Es ist an der Zeit Euch allen Danke zu sagen. Ich lese gerne unsere Mitgliederzeitung, die immer wieder den Finger in die Wunde legt und wichtige Themen, national und international, thematisiert und aufarbeitet.

Diese Ausgabe hat aus meiner Sicht alles geboten, was man als Gewerkschafter verlangen kann.

Von der Rente über die Tarifauseinandersetzungen bei der Deutschen Post und im öffentlichen Dienst, die Situation in Kitas, Krankenhäusern und Pflegeeinrichtungen, den Angriff auf das Streikrecht in England und der Krieg in der Ukraine und vieles mehr. Alles Themen, die gerade uns als Gewerkschaftsmitglieder an der einen oder anderen Stelle, früher oder später, betreffen und die uns daran erinnern, aktiver zu werden, jeder an seiner Stelle.
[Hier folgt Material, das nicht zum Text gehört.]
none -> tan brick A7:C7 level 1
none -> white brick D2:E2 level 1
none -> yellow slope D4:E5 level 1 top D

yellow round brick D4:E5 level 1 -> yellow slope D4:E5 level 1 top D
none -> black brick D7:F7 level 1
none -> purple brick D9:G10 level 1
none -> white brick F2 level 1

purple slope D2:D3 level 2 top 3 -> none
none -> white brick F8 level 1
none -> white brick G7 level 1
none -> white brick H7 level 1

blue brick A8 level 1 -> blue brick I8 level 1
Besonders hervorheben möchte ich aber den Beitrag von Werner Rügemer zum Thema "Wohnen ist Menschenrecht", der deutlich zeigt, wie bei uns gewollt abgewirtschaftet wurde, und das Interview mit Anita Blasberg zum Buch "Der Verlust". Hier müsste sich jeder von uns wiederfinden. Sowohl dieses Buch als auch unsere publik hat einen größeren Leserkreis verdient und ich möchte hiermit alle dazu aufrufen, die ver.di publik aufmerksamer zu lesen und sie anschließend in andere interessierte Hände zu geben (Werbung!) und nicht ungelesen dem Altpapier zuzuführen!
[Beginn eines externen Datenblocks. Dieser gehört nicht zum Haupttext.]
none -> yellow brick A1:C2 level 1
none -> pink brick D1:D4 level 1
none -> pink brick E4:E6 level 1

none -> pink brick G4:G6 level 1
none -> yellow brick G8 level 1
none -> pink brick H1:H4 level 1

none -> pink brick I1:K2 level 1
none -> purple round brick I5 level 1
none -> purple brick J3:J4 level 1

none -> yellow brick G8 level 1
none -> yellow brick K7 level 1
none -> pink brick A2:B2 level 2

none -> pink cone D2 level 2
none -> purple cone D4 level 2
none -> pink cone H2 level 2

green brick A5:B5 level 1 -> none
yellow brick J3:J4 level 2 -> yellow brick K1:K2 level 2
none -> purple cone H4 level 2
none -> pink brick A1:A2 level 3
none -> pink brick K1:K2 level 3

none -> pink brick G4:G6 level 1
Reinhard Kuschewitz, per E-Mail

Thema Spezial "Die Bikini-Medizin", ver.di publik 1_2023

Selbst in der sogenannten "Bikini-Medizin" gibt es gravierende Lücken.

Endometriose, die ja im Bikini-Bereich meist angesiedelt ist, ist selbst heute nur stiefmütterlich erforscht und Ärzte aller Geschlechter haben nur unzureichende Kenntnis davon. Der Leidensweg der betroffenen Frauen bis zu einer Diagnose und darüber hinaus ist oft immer noch jahrelang. Es wird Zeit, dass sich etwas ändert. Ursula Brand, per E-Mail

Ehrensache

Viele Kolleginnen und Kollegen haben kein Verständnis dafür, dass unser Vorsitzender Frank Werneke nie eine ver.di-Nadel am Jackett trägt, selbst bei Tarifverhandlungen nicht. Das Tragen einer Gewerkschaftsnadel ist alte Tradition und sollte vom Vorsitzenden auch fortgeführt werden. Bei Jubiläen erhalten alle eine ver.di-Nadel, soll sie in der Schublade verschwinden? Wir fordern Frank auf, umgehend eine ver.di-Nadel zu tragen.